Roma-Inter 2-2. Giallorossi e nerazzurri non si superano, il Milan ringrazia. Fonseca: “Fatali 15-20 minuti nella ripresa. Dobbiamo essere aggressivi per tutta la partita”

Pari spettacolo in Roma-Inter, partita in cui le squadre non sono riuscite a superarsi, avvantaggiando così il Milan. Gol, belle giocate e spettacolo caratterizzano il lunch match.

Roma-Inter, anche quest’anno, ha garantito una certa dose di spettacolo. Il 2-2 finale è figlio di una partita di grande livello, con occasioni da una parte e dall’altra, grandi giocate e intensità alta. I giallorossi, avanti con Pellegrini, si fanno rimontare nella ripresa da Skriniar e Hakimi, prima di agguantare nuovamente il pareggio con Mancini nel finale. Un risultato, quindi, che non può far felice nessuno, ad eccezione del Milan, che così scappa in classifica a +3 sui nerazzurri e a +6 sui giallorossi.

Le parole di Fonseca

“E’ difficile per me commentare questa partita. Abbiamo fatto un bel primo tempo ma nei primi 20 minuti del secondo tempo non siamo stati la stessa squadra.
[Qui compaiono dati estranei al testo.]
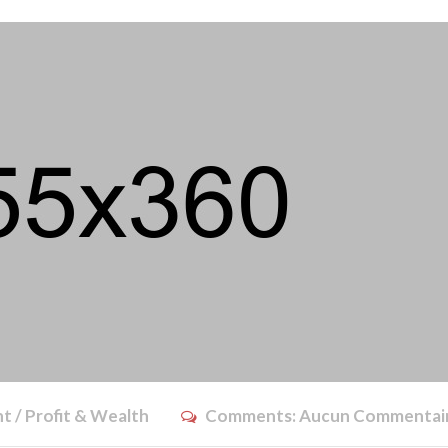
t / Profit & Wealth
Comments:
Aucun Commentai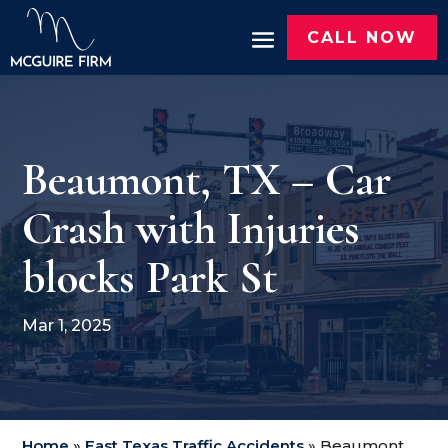
CALL NOW
Beaumont, TX – Car
Crash with Injuries
blocks Park St
Mar 1, 2025
Home
»
East Texas Traffic Accidents
»
Beaumont,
Poi quando l’Inter ha fatto il secondo gol siamo tornati ad essere la stessa squadra. Abbiamo avuto 15-20 minuti nel secondo tempo che sono stati fatali”.

Non è stato un problema di condizione fisica: “Non è una questione fisica perchè abbiamo finito la partita come abbiamo fatto”.

L’ingresso di Cristante ha dato fisicità? “E’ entrato molto bene, è stato decisivo nella partita. La verità è che al primo momento di pressione per noi è molto importante avere Veretout ma Cristante è entrato bene”.

Roma in difficoltà con il pressing alto dell’Inter? “L’Inter ha iniziato il secondo tempo con Brozovic e Vidal alti e abbiamo perso la capacità di pressione e Vidal e Brozovic hanno giocato solo in quel momento con la squadra che ha perso aggressività. La squadra è stata con i settori più lontani, è difficile però affrontare una squadra come l’Inter se non la pressi”.

Dal mercato può servire un incontrista? “Non è un obiettivo prendere un mediano perchè abbiamo Villar che è in un ottimo momento, Cristante, Veretout e Diawara”.

L’importanza del quarto d’ora finale? “Dobbiamo pensare che dobbiamo farlo in tutti i momenti della partita e quando giochiamo con squadre come l’Inter dobbiamo capire di mantenere la nostra aggressività e identità nel corso di tutta la partita”.

Il derby? “E’ un’altra partita che dobbiamo preparare. Sarà difficile come lo è stato oggi. La Lazio è una grande squadra, dobbiamo pensare a cosa migliorare”.

Fonte dichiarazioni: Tuttomercatoweb.